The latter was the inspiration for Take’s son, Yutaka, to become a jockey, and his impressive career in racing still continues today and shows no sign of slowing down. Yutaka Take has won the derby no fewer than five times.
The rest of the last century produced three more Triple Crown winners, namely Mr. CB (1983), Symboli Rudolf (1984) and Narita Brian (1994). Since then, derby winners King Kamehameha (2004) and Deep Impact (2005), not only won the derby, but went on to have such prolific success as stallions, producing more derby winners between them and heading Japan’s leading sires list from 2010 until 2019: King Kamehameha in 2010 and 2011, and Deep Impact the remaining eight years. Sadly both horses passed away within weeks of each other in 2019.
So how is the derby of 2020 shaping up?
To put it in rather cliched terms, it looks like a battle between the two “big guns,” Salios and Contrail.
Both horses won Group 1 races during their 2-year-old careers: Salios the Asahi-hai Futurity Stakes last December, and Contrail the Hopeful Stakes, also run at the end of last year.
They finally met in the same race this April, the Satsuki-sho (Japanese 2000 Guineas), when Contrail beat his rival by half a length, with the next horse passing the winning post 3½ lengths behind.

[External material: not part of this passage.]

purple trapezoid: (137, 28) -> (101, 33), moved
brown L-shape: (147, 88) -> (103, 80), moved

The rematch has something of a Joe Frazier versus Muhammad Ali look about it, as both horses put their reputation on the line in the derby.

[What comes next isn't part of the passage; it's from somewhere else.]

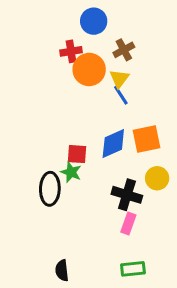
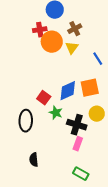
blue line: (121, 95) -> (98, 59), moved
red square: (77, 154) -> (44, 98), turned 32
green star: (71, 172) -> (56, 113), moved
green rectangle: (133, 269) -> (81, 174), turned 35
black semicircle: (62, 270) -> (34, 160), moved

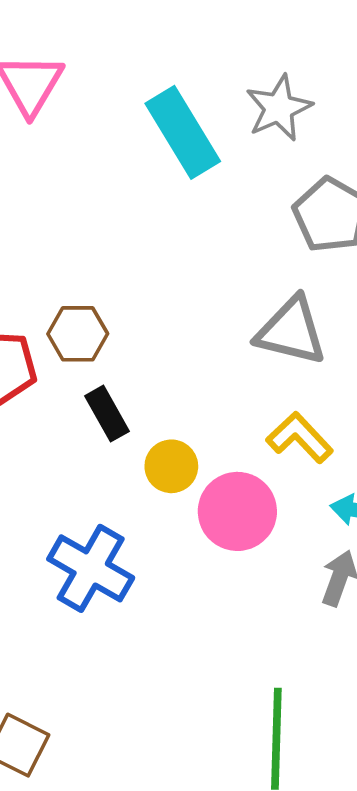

Salios hails from the stable of trainer Noriyuki Hori, a man whose professionalism leaves nothing in doubt, and who has already won the derby with Duramente in 2015. He’s hoping he can turn that half-length difference around this time with the horse he holds in high regard.
“He’s one of the best horses I’ve ever trained, particularly when it comes to his mental attitude,’’ Hori said. “He has a good temperament and is easy to control, and has good racing sense as well. However a race plans out, he’s able to adapt to the situation, and the jockey can understand what the horse is all about, Things didn’t quite work out in his favor in the Satsuki Sho, so I’m hoping things can go right for him this time.”

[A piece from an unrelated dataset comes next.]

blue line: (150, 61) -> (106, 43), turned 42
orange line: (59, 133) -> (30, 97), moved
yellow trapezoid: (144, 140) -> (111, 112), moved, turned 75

Meanwhile in the Contrail camp, expectations are equally high that the unbeaten son of Deep Impact can give trainer Yoshito Yahagi his second derby win, after capturing the race in 2012 with Deep Brillante.
Yahagi and Hori are both riding high in the trainers’ rankings this year, so each will be hoping their skills will once again produce a derby winner.
Contrail’s jockey, Yuichi Fukunaga, won the derby for the first time as recently as 2018 aboard Wagnerian, and has ridden over 2,300 winners since his debut in 1996. He’s upbeat about riding Contrail this time too.
“In his last race, things worked out a bit different to what I’d imagined, and I had one or two anxious moments, but he’s getting stronger, and he showed what a great turn of foot he has,’’ Fukunaga said. “It was definitely his best run so far, and I’m looking ahead to what he might do over the extended derby distance.”
So will it be Salios or Contrail that passes the post first on Sunday?
Wiser souls among us would surely be looking at the chances of the other 16 runners. A famous maxim in racing is “to expect the unexpected,” and that was borne out in last year’s derby, when Roger Barows took everyone by surprise, winning at odds of 93-1.
Whatever happens, make sure you don’t head off to the track at Fuchu this time, but try to recreate the atmosphere of 100,000 people or so, by watching the race at home. You might just want to mention that to the neighbors.